Many of these products would never have been developed if left to Palm Pilot's in-house team. "We couldn't possibly recreate the investment people are making in our product," says Dubinsky. "We couldn't create an organization fast enough, and we couldn't be creative enough."
To create a modular product, you must first thoroughly define it by developing a detailed architecture or interface specification, says Baldwin. One example is the specification Microsoft lays down for creating Windows software. Boundaries must be specific so you know what you are doing and what your module maker's terrain is, adds Baldwin.
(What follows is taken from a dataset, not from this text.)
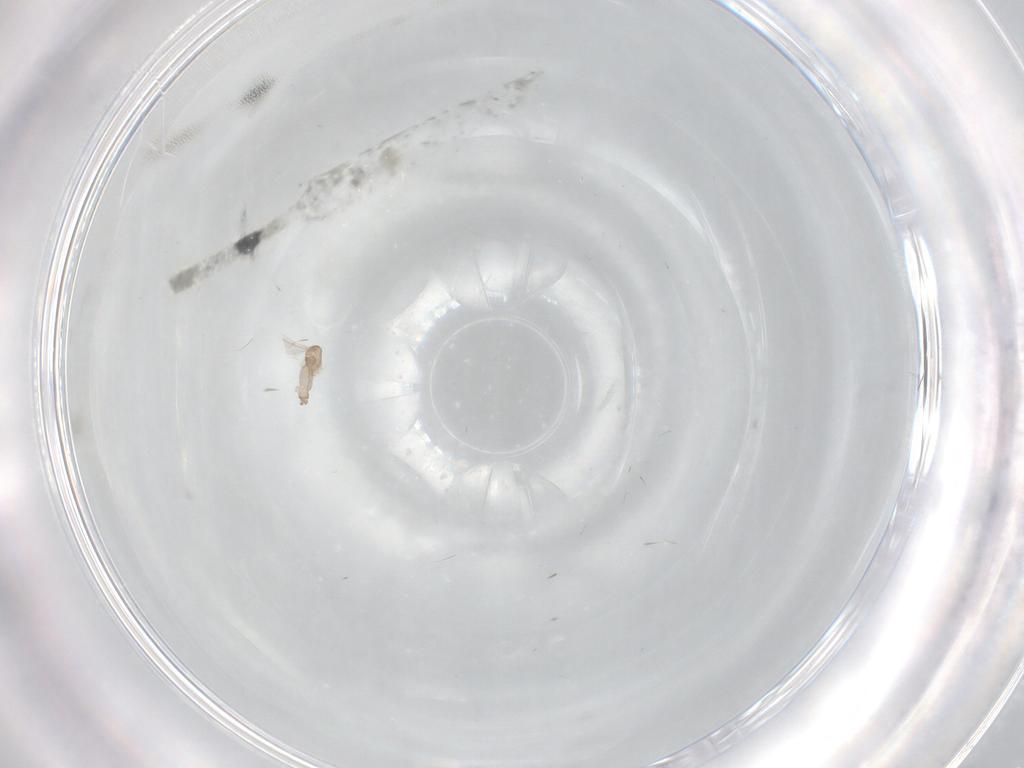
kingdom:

Modular companies themselves, however, must be agile and adaptable, says Baldwin. That's because modularity calls for all kinds of joint ventures: outsourcing, flexible hiring, and other complex relationships between the architecture owners and the module creators.
And business owners adopting a modular strategy have to be ready to relinquish control when it comes to exactly what their module-makers create, adds Dubinsky. "I try to take the philosophy of letting a thousand flowers blossom," she explains, "because we don't know what the next big thing is going to be."
Modularity works in two directions, of course. Small companies can prosper greatly by creating a complex new architecture as Palm did. "You can wind up like Microsoft, sitting on top," says Baldwin.
Companies without such a big vision can still profit by becoming module makers. That's what hard-drive makers have done since the 1960s, and what Windward and many other firms are doing with the Palm Pilot.
If you want to be a module maker, your strategy should be to look at a large system and try to find a piece you can do better, Baldwin says. You have to be fast (to beat the competition) and precise (to ensure a good fit with the system) if you want to succeed.
Neither architects nor module makers are guaranteed an easy ride. IBM's modular System 360 let third-party makers of plug-compatible equipment flourish at its expense. The PC that IBM went on to create was later almost completely taken away from them by cheaper competitors who plugged into its highly modular design.
Module makers face the problem of rivals being better at their game than they are. "If you can be a substitute," warns Baldwin, "then somebody can be a substitute for you. So you should always be looking over your shoulder."
Modular strategies can go wrong from the beginning if the architect doesn't know enough about the details of the overall product, adds Baldwin. The flaw commonly shows up only at the end, when the pieces of the puzzle don't fit. "That's when you have cost overruns, time overruns and systems that don't work," she says.
The major cost of a modular strategy, accordingly, is in developing the knowledge about your product or service. You have to know not only how to make it work but how to tell other people how to build a wide variety of add-ons that will function together seamlessly. This can be costly, Baldwin warns. IBM's original 360 development effort ran far over budget, for example, and Palm had to be acquired by modem maker US Robotics, which was later bought by 3Com, in order to fund the manufacturing and marketing of the Pilot.
The Modular Era
Despite its risks and limitations, modularity may be the dominant strategy of the future simply because it's easier to do today. Joint ventures and outsourcing, both key to modularity, are widely accepted now, notes Baldwin. And modern information-processing technology simplifies the creation and management of the knowledge needed to specify and control modular architectures.
Most important, modularity will catch on because it must. The rapid pace of change long familiar in the computer industry is making itself felt in other industries as well. Since modularity is one of the best ways of coping with rapid change, says Baldwin, it may soon be that you're either modular or you're marginal.